# SET OF TASKS:
A: Retype the part of the robotics article starting at "Pierson High School Technology" and ending at "up and down.".
B: Name every student identified by name in the robotics article.

# SOURCE DOCUMENT:
By Claire Walla
For Pierson High School robotics students, the future is now.
These students have combined bits of plastic, wire and other scrap metal (not to mention complicated electronic devices) to create an otherwise inanimate object that moves on their command. And today, March 24, the students will travel with their creation to Hofstra University where they will compete against hundreds of other schools in the FIRST Robotics Competition (FRC).
FRC was established in 1992 as a way to get high school students excited about and involved with learning new technologies. The organization, which has grown since its inception to include over 3,000 schools nationwide, sends out an extensive rule book and a set of specific parameters for all participating teams. While schools are restricted in their materials — some of which are included in the $5,000 cost of joining the competition — and measurements are quite specific, the teams are responsible for programming their creations.
In other words, they are fully in charge of bringing those scraps of metal to life.
This year’s robotics competition has challenged each team to create a device that can reach out and grab an inflatable shape and place it on a peg that juts out from a wall.
“I’m amazed that a school our size can build something like this,” said junior Adrian Pickering.
Though he speculates some schools outsource some of their labor, he added, “We’re one of the teams that builds the entire robot from scratch.”
Pierson High School Technology Teacher Tim Kraszewski, the team’s mentor, does helps with some of the computer programming and Pickering’s father Rick, who owns a machine shop in town, helped to craft some parts, “the kids do most of it,” Pickering said.
In fact, Adrian Pickering and fellow junior Nick Zappola, along with senior Garrett Severance sat down with the Sag Harbor Express to explain the elaborate process of making their machine come to life.
Starting with a basic frame of 28 by 38 inches, the team attaches various components, like something called a cRIO system. This little device, about the size of a fist, is essentially the brain of the whole operation. It will send signals to the robot’s arm, for example, telling it to move up and down.
But, you ask, how do the students tell the brain what to do?
During the competition, two members of the robotics squad will sit behind the control panel they’ve devised, which consists of four joy sticks and a Netbook computer. Using software designed to allow the robot specific functions, the students can control the bot as if playing a Nintendo game. Each button they push will send a signal to the robot via wireless Internet connection, which the robot can pick up thanks to the wireless adaptor situated right next to the brain.
The brain is also connected to an electrical panel, which is “what gives power to everything,” Zappola said. Including a little piece known as the digital side car.
Here’s where things begin to get tricky.
According to Pickering, the digital sidecar gets inputs and outputs called pulse width modulation (PWM).

# INFORMATION:
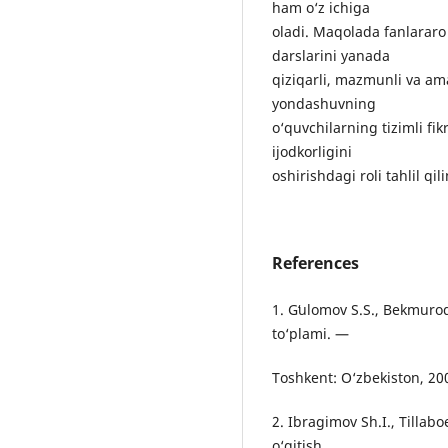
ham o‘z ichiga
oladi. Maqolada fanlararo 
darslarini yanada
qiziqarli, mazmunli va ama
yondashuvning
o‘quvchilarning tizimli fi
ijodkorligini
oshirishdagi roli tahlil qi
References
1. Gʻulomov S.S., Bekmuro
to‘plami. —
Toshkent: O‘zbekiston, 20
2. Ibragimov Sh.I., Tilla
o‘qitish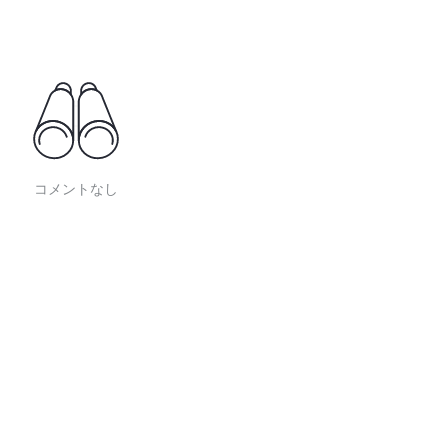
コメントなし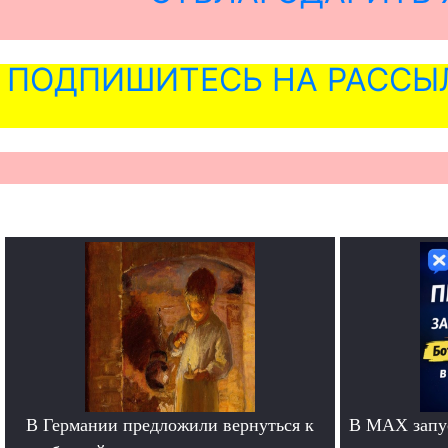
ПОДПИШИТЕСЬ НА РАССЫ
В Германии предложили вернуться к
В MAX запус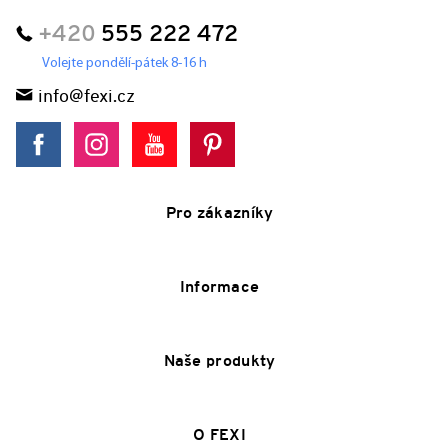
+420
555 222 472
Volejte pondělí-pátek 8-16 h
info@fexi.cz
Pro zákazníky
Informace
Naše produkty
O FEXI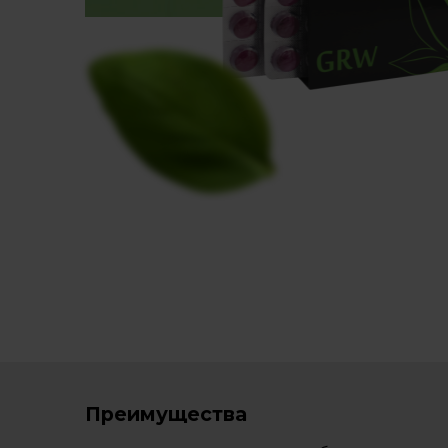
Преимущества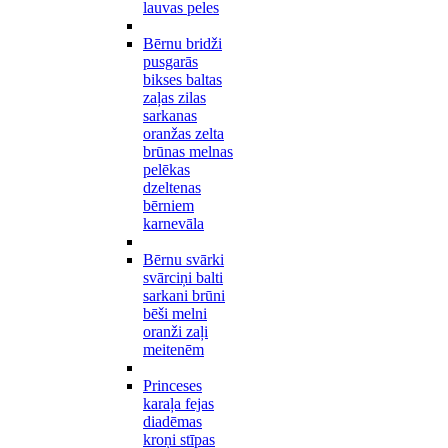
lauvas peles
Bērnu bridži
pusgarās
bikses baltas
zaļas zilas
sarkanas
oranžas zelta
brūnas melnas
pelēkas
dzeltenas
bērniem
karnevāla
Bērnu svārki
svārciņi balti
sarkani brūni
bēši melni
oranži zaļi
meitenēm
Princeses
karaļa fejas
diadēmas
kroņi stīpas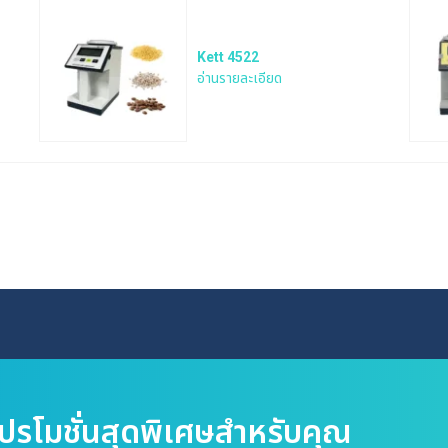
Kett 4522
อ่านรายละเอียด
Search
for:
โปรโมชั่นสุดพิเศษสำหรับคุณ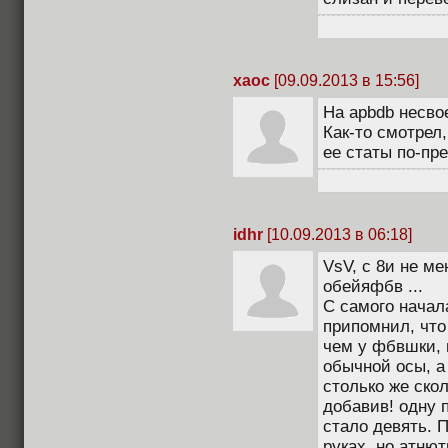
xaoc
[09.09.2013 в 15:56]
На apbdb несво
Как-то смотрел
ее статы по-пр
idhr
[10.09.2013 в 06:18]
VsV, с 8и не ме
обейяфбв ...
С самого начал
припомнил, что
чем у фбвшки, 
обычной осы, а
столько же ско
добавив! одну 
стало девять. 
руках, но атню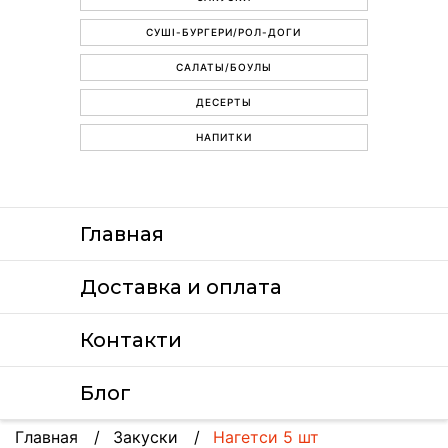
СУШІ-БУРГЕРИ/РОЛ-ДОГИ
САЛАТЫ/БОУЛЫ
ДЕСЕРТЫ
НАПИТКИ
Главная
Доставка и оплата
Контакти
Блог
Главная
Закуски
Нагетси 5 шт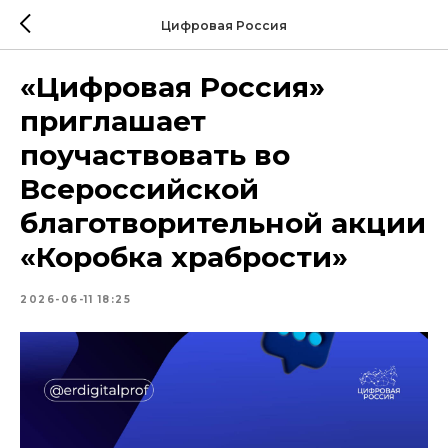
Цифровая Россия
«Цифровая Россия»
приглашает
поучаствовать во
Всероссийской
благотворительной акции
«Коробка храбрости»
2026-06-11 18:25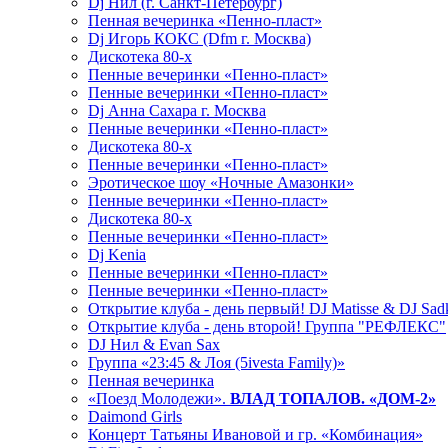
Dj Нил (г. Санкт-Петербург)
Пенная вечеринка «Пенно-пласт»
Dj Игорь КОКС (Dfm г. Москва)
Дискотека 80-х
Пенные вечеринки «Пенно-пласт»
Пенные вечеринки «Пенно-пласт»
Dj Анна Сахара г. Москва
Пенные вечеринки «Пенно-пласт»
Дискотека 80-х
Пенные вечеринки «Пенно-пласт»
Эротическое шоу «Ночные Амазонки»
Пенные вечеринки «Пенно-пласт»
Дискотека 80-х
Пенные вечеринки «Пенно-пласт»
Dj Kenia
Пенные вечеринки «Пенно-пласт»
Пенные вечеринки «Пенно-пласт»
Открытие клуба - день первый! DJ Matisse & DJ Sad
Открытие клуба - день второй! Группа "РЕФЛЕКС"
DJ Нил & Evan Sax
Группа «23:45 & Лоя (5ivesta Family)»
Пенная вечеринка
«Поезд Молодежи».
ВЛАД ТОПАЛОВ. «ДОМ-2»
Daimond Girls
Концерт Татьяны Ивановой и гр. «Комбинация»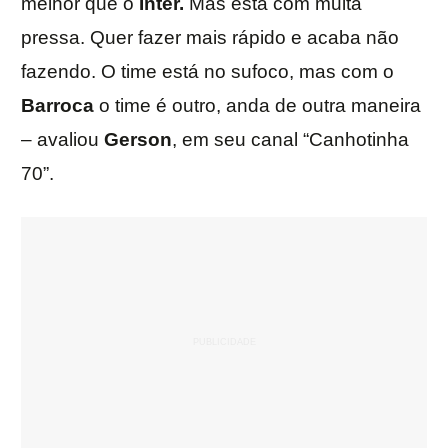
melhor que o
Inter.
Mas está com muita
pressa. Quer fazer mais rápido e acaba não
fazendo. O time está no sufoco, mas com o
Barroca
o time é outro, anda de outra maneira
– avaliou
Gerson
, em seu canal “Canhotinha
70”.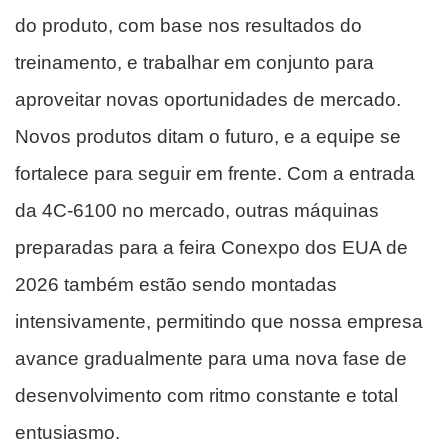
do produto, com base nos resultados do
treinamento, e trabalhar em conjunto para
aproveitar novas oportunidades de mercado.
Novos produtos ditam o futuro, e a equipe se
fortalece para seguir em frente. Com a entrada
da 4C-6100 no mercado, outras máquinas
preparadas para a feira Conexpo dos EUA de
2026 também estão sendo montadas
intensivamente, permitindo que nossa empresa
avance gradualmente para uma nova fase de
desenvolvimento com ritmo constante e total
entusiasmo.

# ANSWER SECTION:
A:
Pierson High School Technology Teacher Tim Kraszewski, the team’s mentor, does helps with some of the computer programming and Pickering’s father Rick, who owns a machine shop in town, helped to craft some parts, “the kids do most of it,” Pickering said.
In fact, Adrian Pickering and fellow junior Nick Zappola, along with senior Garrett Severance sat down with the Sag Harbor Express to explain the elaborate process of making their machine come to life.
Starting with a basic frame of 28 by 38 inches, the team attaches various components, like something called a cRIO system. This little device, about the size of a fist, is essentially the brain of the whole operation. It will send signals to the robot’s arm, for example, telling it to move up and down.

B: Adrian Pickering, Nick Zappola, Garrett Severance